I thought about that, and then looked for a tool to help it be more romancy (it’s now a word, deal with it) and found Jami Gold’s romance beat sheet. Walking through the beat sheet, it seems that there’s not a huge amount of work I need to do — emphasize some points, make sure the timing is right, fix a subplot. This can be done.

Then I stepped into Facebook and asked my friends if I should be fixing a novel that read a bit like a Hallmark Christmas movie. I got a resounding “Yes” with one of my friends, Heather, suggesting I self-publish it. 

And the bubble up giggle of delight broke out. Maybe this, a low-stakes publication, would be my entry into self-publishing! I don’t think of myself as a romance writer, so I don’t have much ego invested in this if it doesn’t do well.

 So guess what I’ll be doing today? Rewriting, daydreaming, and shooting for a mid-October publication date. 

 

Any of my self-publishing friends out there, please check in with me!

Waking up my writing

 

I am trying to wake up my writing. My hectic schedule and the exhaustion that comes from wading through COVID-19 measures in the classroom, plus the lack of things that energize me (a movie, a writing retreat, something other than work or home) make the inspiration nearly absent.

“What do you want to write about?” No idea.

 I’ve even had trouble writing this blog. I missed yesterday; I’ve missed other days here and there. I started this blog with a desire to write daily, and I’m afraid that if I don’t keep that up, I will just quit.

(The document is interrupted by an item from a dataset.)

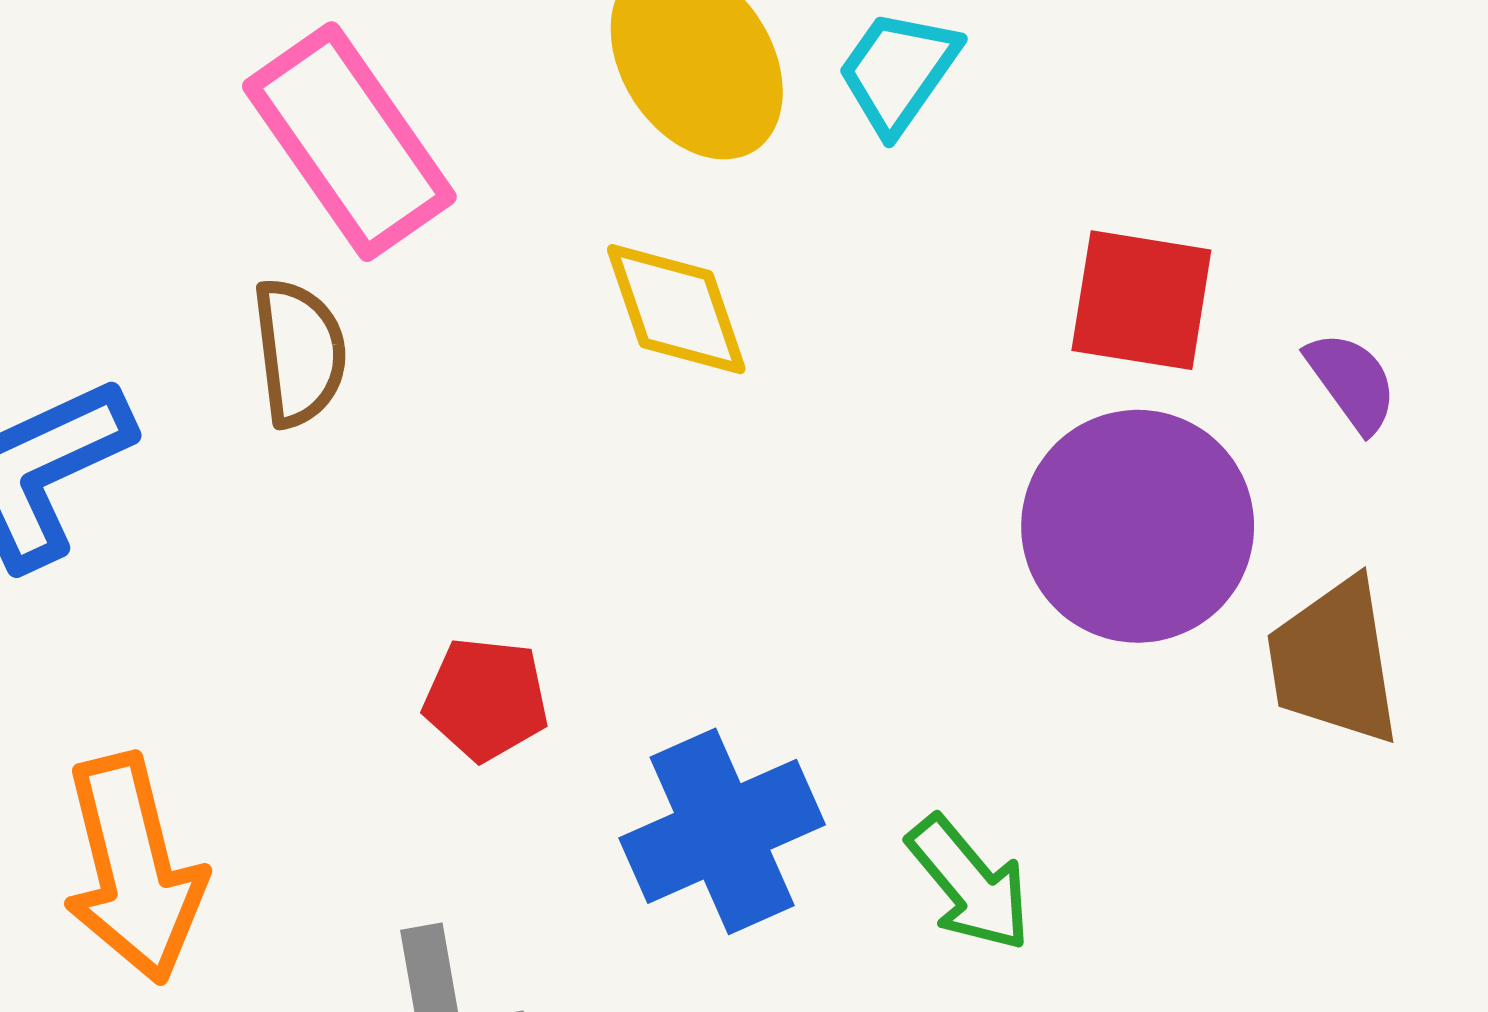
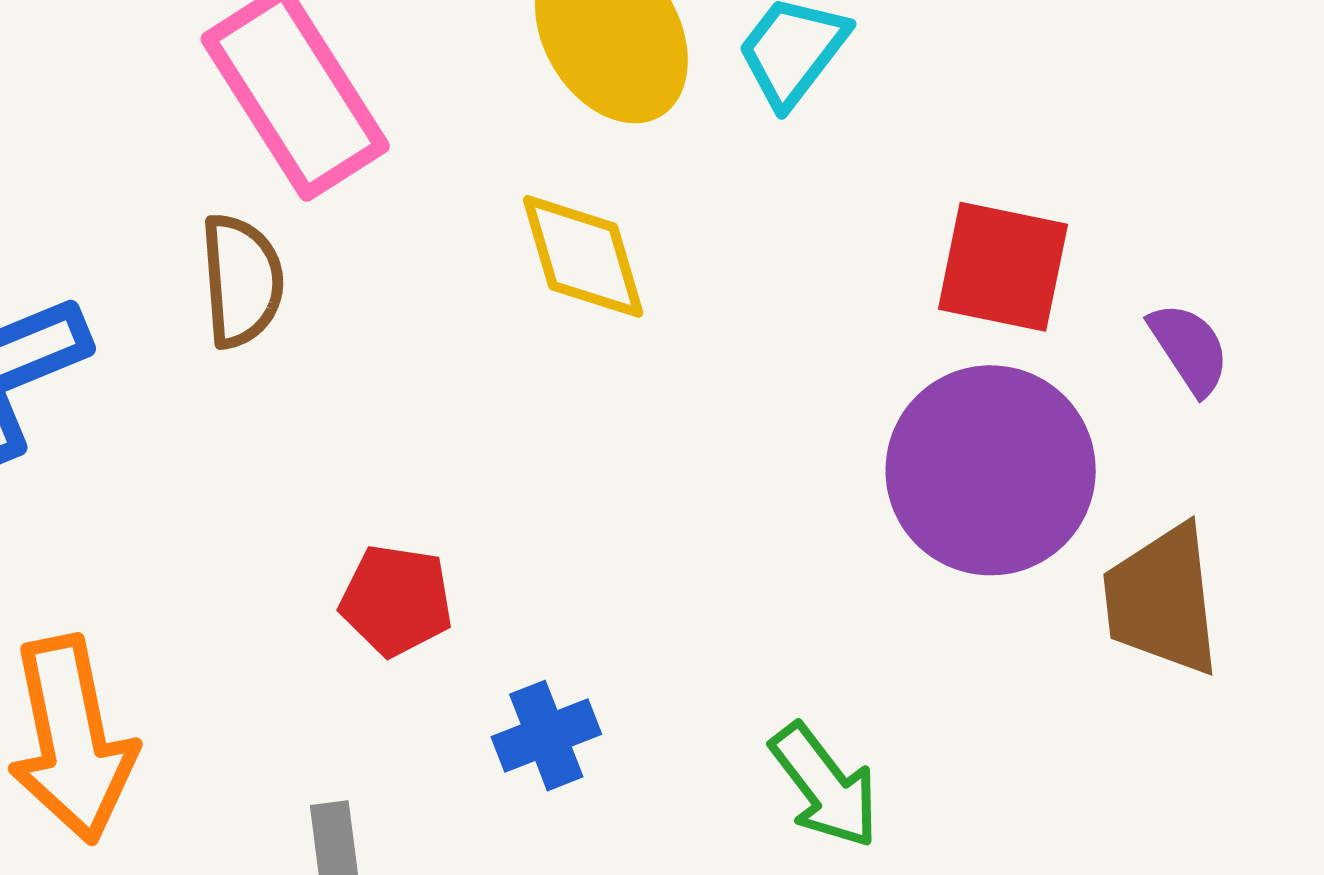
blue cross: (722, 831) -> (546, 736), moved, size x0.6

 But I’m here today, and that’s what I need to do: keep showing up.

I’m doing some things to reclaim my imagination. Debbi Voisey (@DublinWriter on Twitter) hosts online workshops, and right now she’s hosting a prompt workshop, where for the first seven days we take notes on a total of 21 prompts, and then write. I’m hoping to get a short story out of this that I’m proud of.

If you have any ideas about how I can renew my imagination in the time of COVID-19 (and its restrictions on travel) please let me know!